WORK ITEM:
Count the lines in the records that contain the string "water", treating uppercase and lowercase letters as different. Reply with the number alone.

Instrument reading data

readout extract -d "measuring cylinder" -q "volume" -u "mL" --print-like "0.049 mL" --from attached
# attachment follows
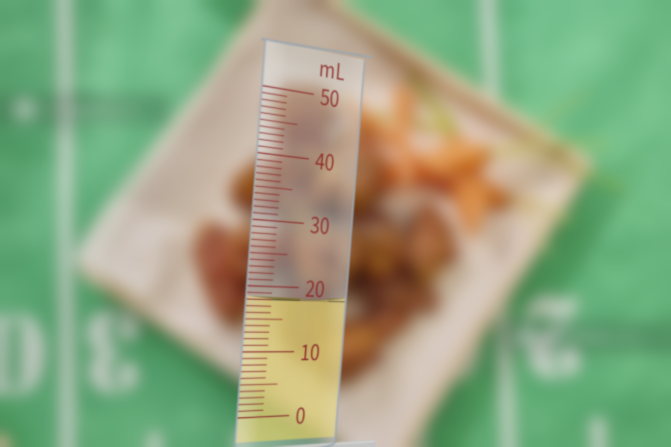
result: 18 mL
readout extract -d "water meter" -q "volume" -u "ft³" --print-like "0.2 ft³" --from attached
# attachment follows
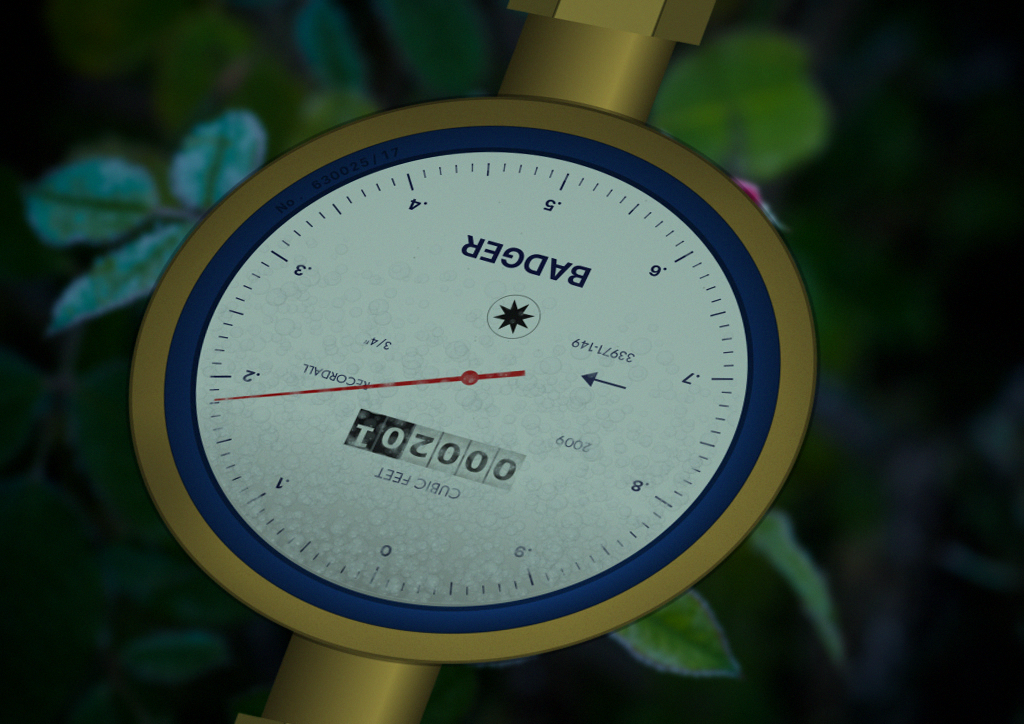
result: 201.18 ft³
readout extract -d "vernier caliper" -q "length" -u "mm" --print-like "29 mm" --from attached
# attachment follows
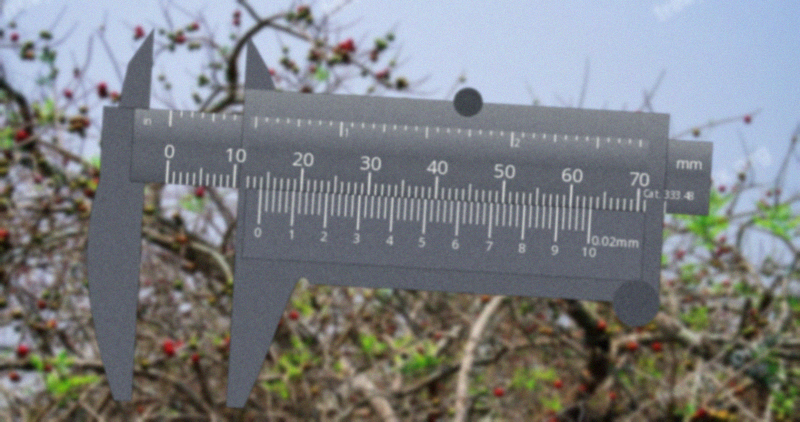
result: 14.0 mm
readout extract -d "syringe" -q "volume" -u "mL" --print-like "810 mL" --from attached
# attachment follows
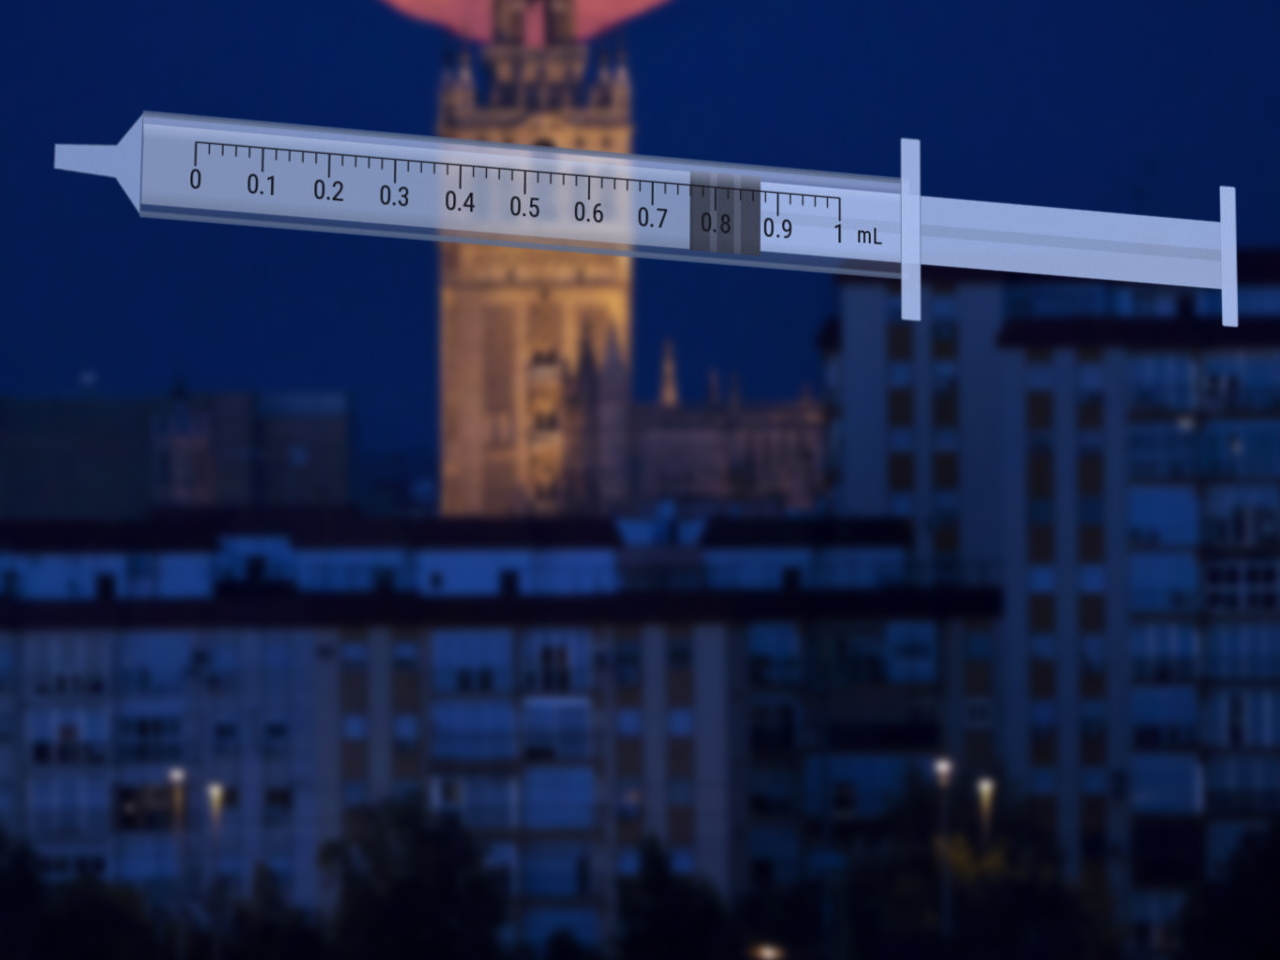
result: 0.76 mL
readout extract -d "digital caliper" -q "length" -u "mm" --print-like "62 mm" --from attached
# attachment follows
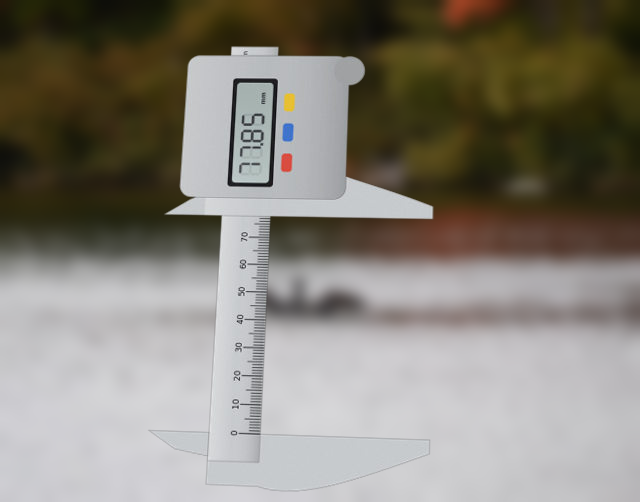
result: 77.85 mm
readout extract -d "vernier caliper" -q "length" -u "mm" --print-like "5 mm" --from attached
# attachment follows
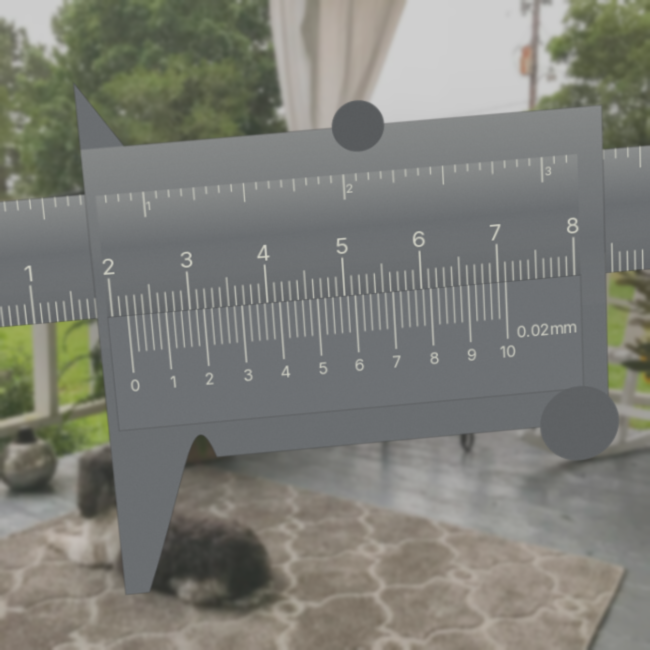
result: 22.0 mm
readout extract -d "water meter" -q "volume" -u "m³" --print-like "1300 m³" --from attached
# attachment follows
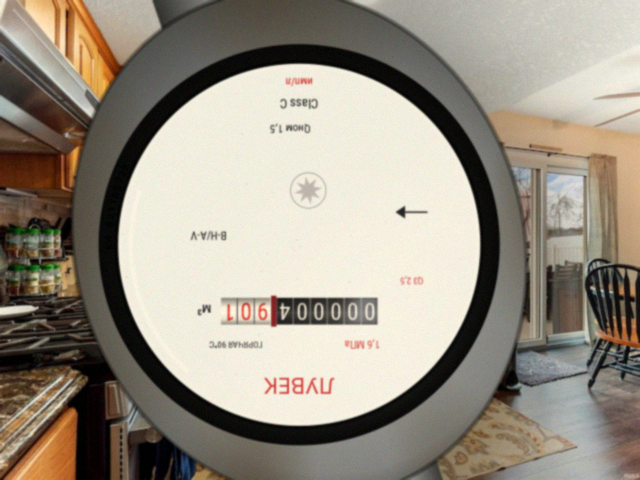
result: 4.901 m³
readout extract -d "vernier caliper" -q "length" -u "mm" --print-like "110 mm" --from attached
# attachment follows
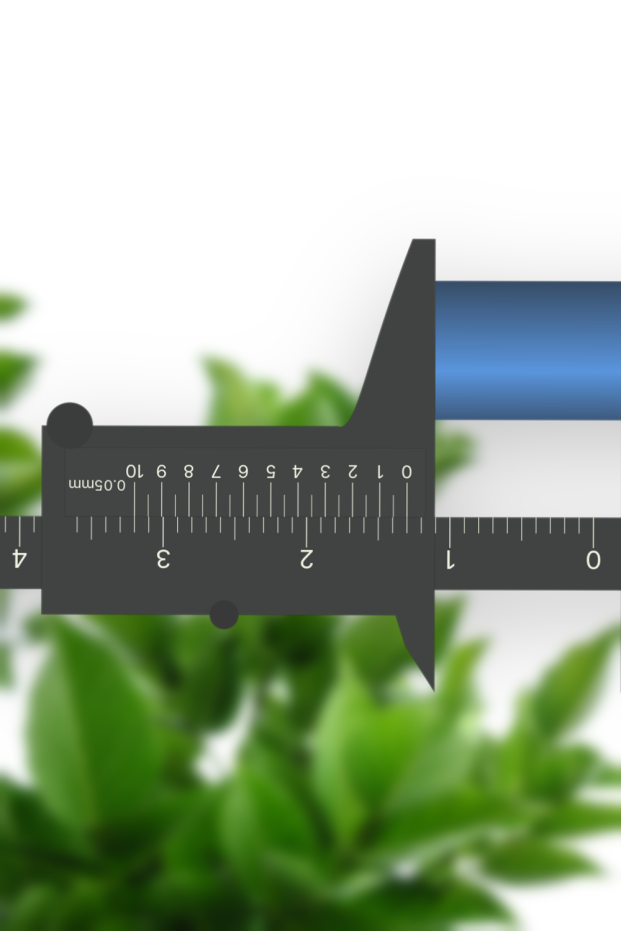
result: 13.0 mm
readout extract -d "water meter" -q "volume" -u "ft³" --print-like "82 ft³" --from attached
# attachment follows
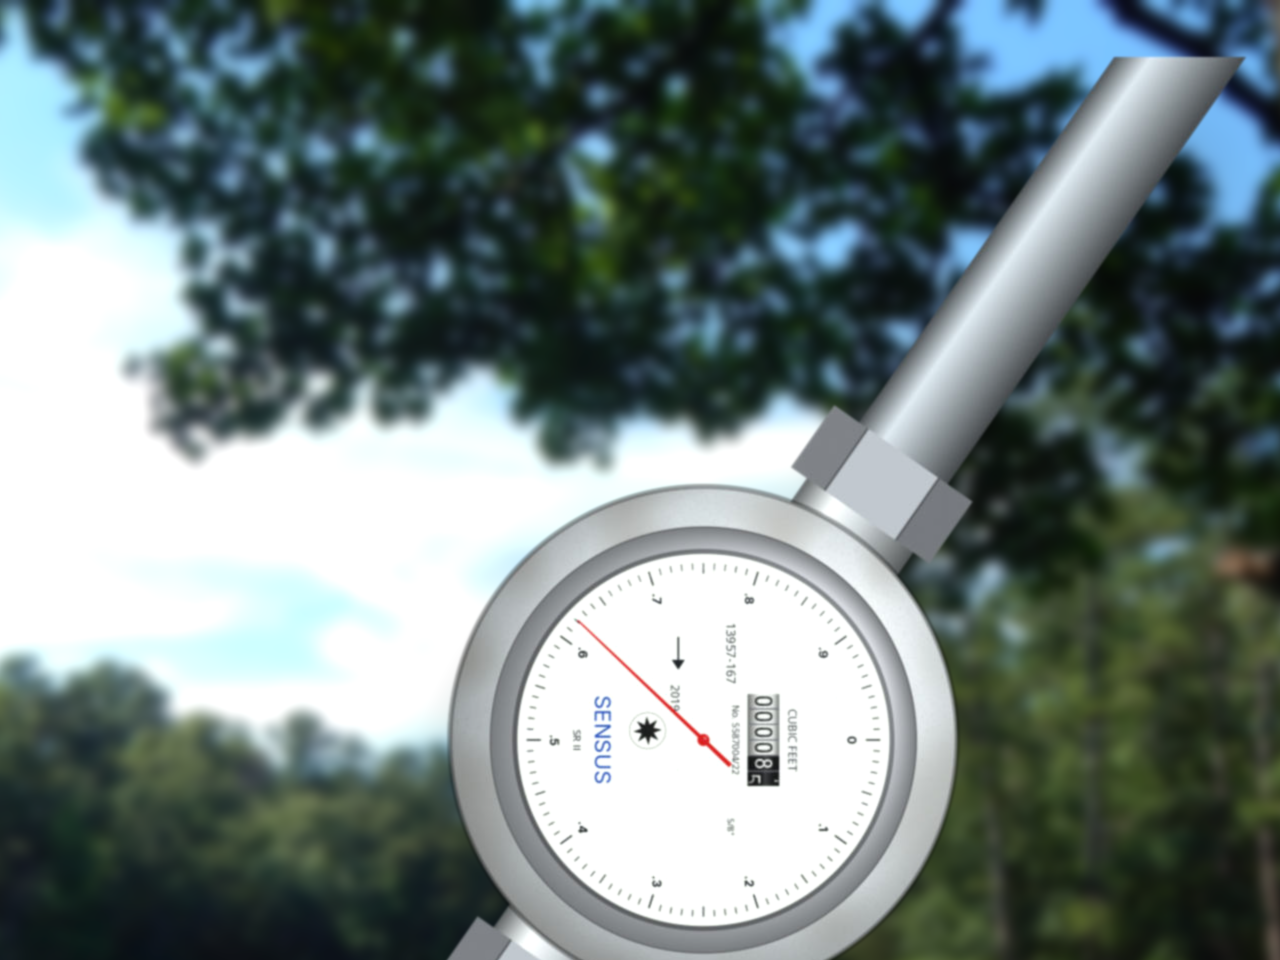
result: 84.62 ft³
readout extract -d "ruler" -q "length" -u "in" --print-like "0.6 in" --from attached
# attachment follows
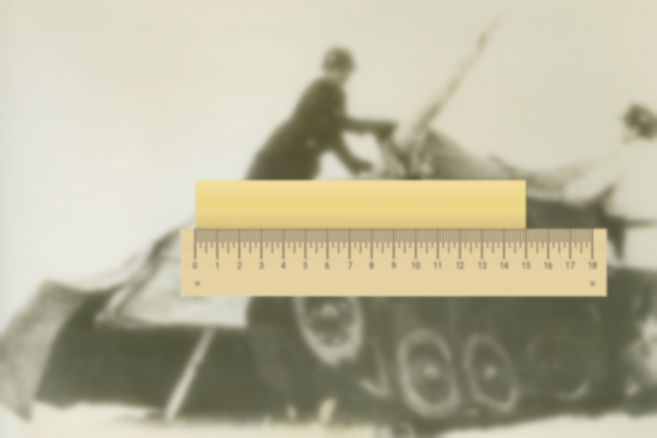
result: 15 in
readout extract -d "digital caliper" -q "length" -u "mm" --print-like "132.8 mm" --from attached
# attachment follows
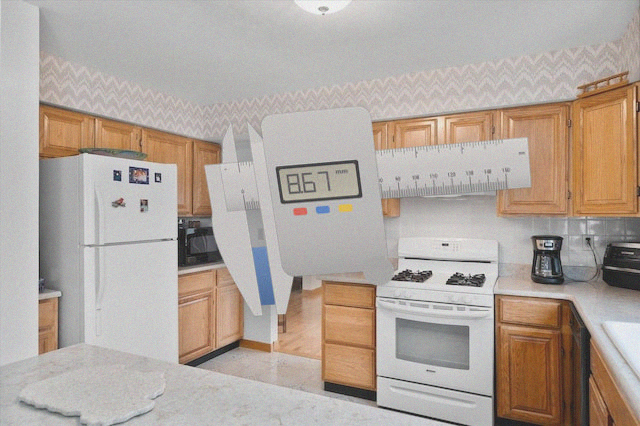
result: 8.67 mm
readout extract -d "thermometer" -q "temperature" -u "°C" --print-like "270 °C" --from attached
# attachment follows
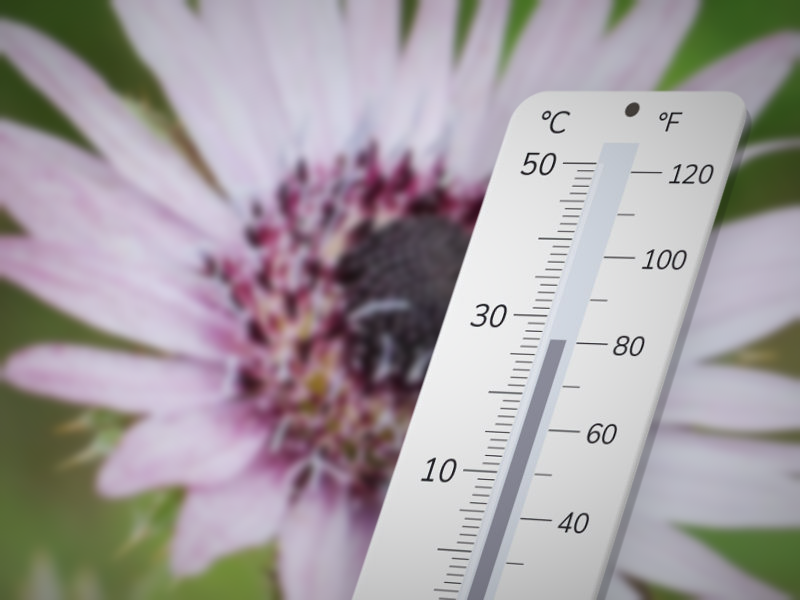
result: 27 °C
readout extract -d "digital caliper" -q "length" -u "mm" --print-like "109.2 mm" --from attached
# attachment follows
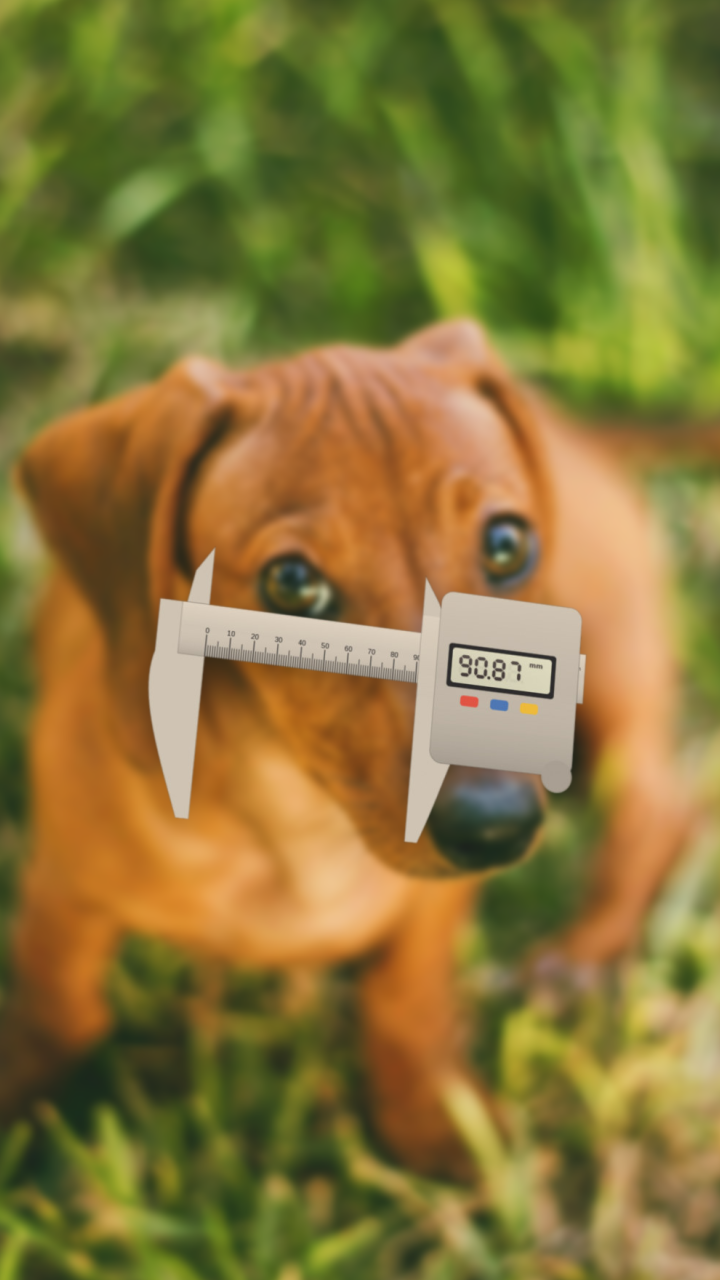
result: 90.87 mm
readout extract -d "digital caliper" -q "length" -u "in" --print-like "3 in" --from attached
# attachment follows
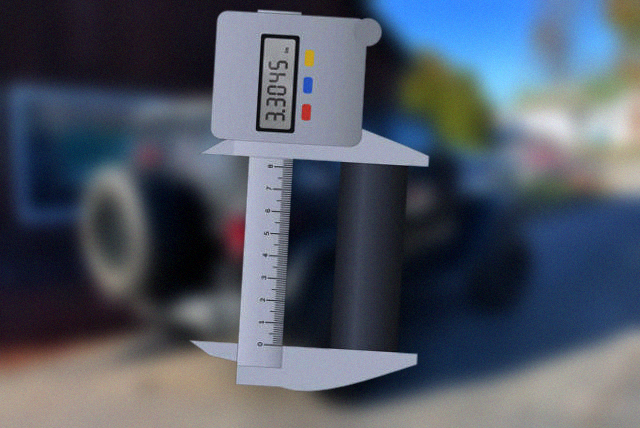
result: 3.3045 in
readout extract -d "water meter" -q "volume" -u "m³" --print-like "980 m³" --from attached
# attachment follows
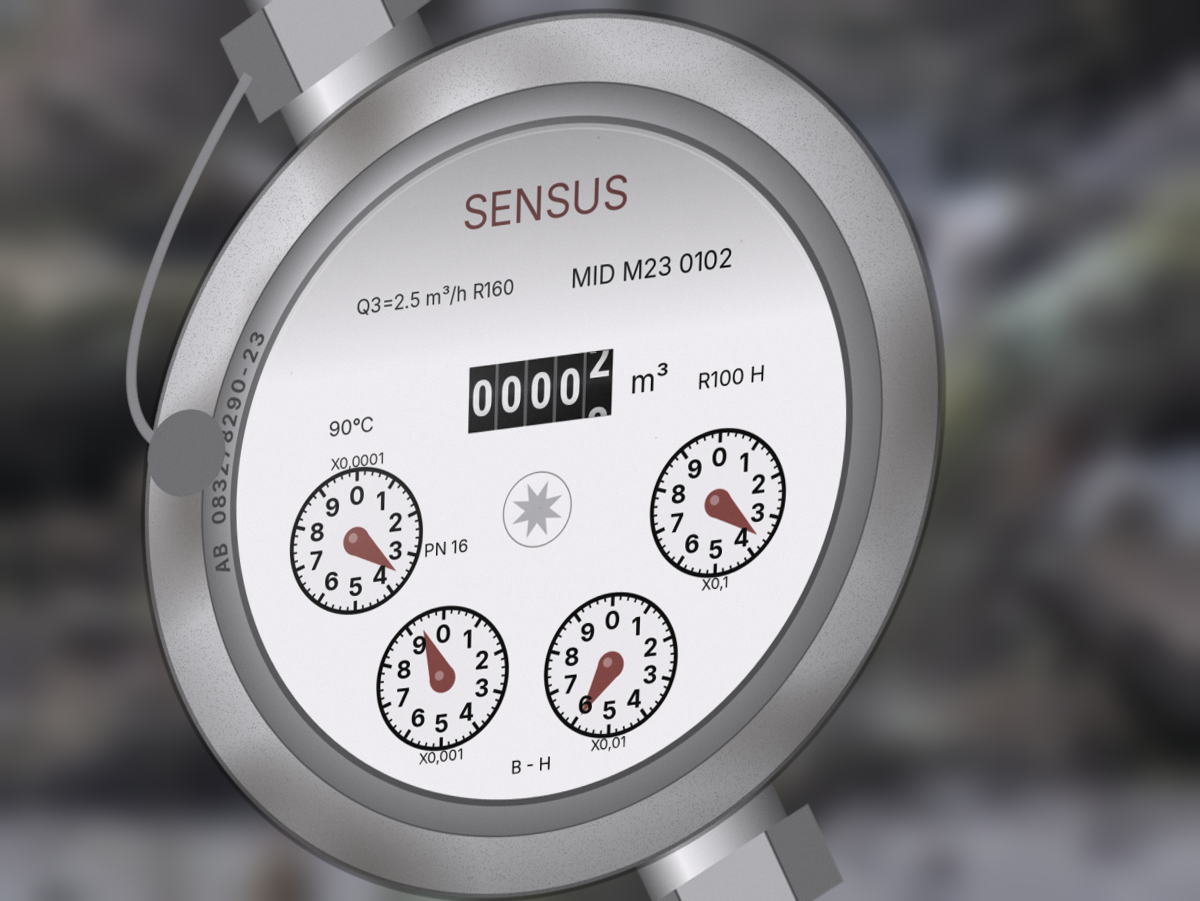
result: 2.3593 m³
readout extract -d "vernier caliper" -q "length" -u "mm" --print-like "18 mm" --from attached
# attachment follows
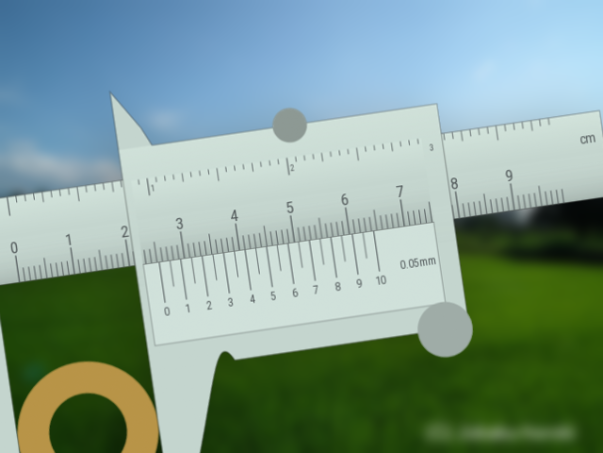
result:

YOUR SOLUTION:
4